Time Bank, PTA, Family Leadership & Me. Part 1

The hook: Journalist Juan Pablo Tapia's twitter post: Time Bank in Chile begins:

“When we received the letter with the sample copy of the textbook Society for Fifth Grade from Santillana and we saw that in our hands was the proof that the Time Bank project for Chile had a future which we couldn't yet measure, we were truly moved as a team." (my translation)

This wonderful announcement reminded me of some experiences and connections that relate to my education advocacy and the dilemmas I face in building partnerships to further the action.

Keeping the faith & the focus I've been an activist in education for over 40 years. I didn’t start out as that: I was a naïve, peppy high school English teacher who was amazed at the acceptance and wonderful connections I was making with students and families. Isolated and socially disconnected in college and previously even more alone in high school, I was basking in the Del Rio, Texas San Felipe community. Over my first four years as a public school teacher & faithful evening Catholic Church bible teacher I began to experience the inequities of schools for poor children and the intransigence of the church in addressing social needs. I acted on my righteous indignation but I was mostly angry at how blind and naive I had been.

Along the education activist way, I’ve met and connected with many social events and projects that merit support and whose fundamental principles I value. I’ve had to learn, the hard way, that keeping a clear direction and focus is very important: many a good group/organization has lost its way through dispersal (being all things to all people). In my 33+ years with IDRA I’ve learned tough lessons about advocacy & staying on track. Our founder, Dr. Jose Cardenas, regularly guided us with some pithy lessons i.e., Never Promote a Promoter. Part of our history has been as much the fending off projects that would distract us from the public school advocacy at our core as reaching out and collaborating with efforts which have something in common. I'm regularly reminded by my boss, IDRA President & CEO Dr. Maria Robledo Montecel, about straying from our path to other clearly virtuous but different directions. Our yellow brick road goes directly to the excellent neighborhood public schools that work for all children.

[GOAL A]: According to the post, who founded IDRA?
[GOAL B]: Please extract the passage of the post between "Time Bank, PTA, Family" and "further the action.", inclusive.

Records from a dataset
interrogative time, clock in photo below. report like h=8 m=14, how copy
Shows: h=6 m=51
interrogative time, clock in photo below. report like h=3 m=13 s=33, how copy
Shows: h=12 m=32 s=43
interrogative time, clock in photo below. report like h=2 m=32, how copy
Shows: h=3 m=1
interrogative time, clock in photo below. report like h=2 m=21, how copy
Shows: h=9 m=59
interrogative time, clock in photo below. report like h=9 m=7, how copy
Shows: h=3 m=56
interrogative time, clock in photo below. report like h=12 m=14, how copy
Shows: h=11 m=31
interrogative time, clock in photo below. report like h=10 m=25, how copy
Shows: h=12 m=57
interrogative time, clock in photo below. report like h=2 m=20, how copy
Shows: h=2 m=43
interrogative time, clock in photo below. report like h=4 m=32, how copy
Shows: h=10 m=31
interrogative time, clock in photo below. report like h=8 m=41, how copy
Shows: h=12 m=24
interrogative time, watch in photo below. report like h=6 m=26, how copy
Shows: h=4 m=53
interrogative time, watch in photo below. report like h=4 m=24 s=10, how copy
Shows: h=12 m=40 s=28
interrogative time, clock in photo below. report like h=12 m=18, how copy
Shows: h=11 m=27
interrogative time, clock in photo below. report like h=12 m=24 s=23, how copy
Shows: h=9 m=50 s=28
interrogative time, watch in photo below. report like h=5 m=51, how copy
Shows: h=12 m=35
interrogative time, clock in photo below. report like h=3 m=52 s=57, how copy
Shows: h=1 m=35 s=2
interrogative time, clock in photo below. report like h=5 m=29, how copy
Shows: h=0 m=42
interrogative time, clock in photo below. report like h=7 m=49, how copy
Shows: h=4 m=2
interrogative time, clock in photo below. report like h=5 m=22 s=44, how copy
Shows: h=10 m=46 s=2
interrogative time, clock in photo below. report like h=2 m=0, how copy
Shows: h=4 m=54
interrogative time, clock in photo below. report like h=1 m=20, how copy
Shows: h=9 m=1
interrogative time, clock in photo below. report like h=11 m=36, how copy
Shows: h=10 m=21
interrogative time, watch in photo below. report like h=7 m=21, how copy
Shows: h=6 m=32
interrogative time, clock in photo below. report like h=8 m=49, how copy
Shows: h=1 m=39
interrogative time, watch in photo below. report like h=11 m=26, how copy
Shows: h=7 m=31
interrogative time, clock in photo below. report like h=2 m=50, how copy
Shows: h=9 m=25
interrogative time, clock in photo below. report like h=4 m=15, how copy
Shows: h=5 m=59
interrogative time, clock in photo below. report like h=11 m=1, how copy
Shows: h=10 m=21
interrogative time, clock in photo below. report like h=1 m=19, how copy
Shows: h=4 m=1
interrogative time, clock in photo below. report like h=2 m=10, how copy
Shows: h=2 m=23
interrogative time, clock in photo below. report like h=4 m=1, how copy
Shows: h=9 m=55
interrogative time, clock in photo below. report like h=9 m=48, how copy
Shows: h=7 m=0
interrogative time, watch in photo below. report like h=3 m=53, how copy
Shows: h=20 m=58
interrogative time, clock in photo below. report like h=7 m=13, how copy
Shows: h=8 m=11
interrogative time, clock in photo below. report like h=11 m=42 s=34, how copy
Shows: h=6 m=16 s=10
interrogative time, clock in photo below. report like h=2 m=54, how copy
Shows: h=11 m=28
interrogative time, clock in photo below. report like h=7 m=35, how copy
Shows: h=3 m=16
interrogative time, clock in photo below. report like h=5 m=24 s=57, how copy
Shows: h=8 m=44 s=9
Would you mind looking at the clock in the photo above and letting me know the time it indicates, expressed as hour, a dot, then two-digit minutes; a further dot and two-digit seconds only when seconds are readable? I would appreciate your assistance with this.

[FINAL ANSWER A]: Dr. Jose Cardenas.

[FINAL ANSWER B]:
Time Bank, PTA, Family Leadership & Me. Part 1

The hook: Journalist Juan Pablo Tapia's twitter post: Time Bank in Chile begins:

“When we received the letter with the sample copy of the textbook Society for Fifth Grade from Santillana and we saw that in our hands was the proof that the Time Bank project for Chile had a future which we couldn't yet measure, we were truly moved as a team." (my translation)

This wonderful announcement reminded me of some experiences and connections that relate to my education advocacy and the dilemmas I face in building partnerships to further the action.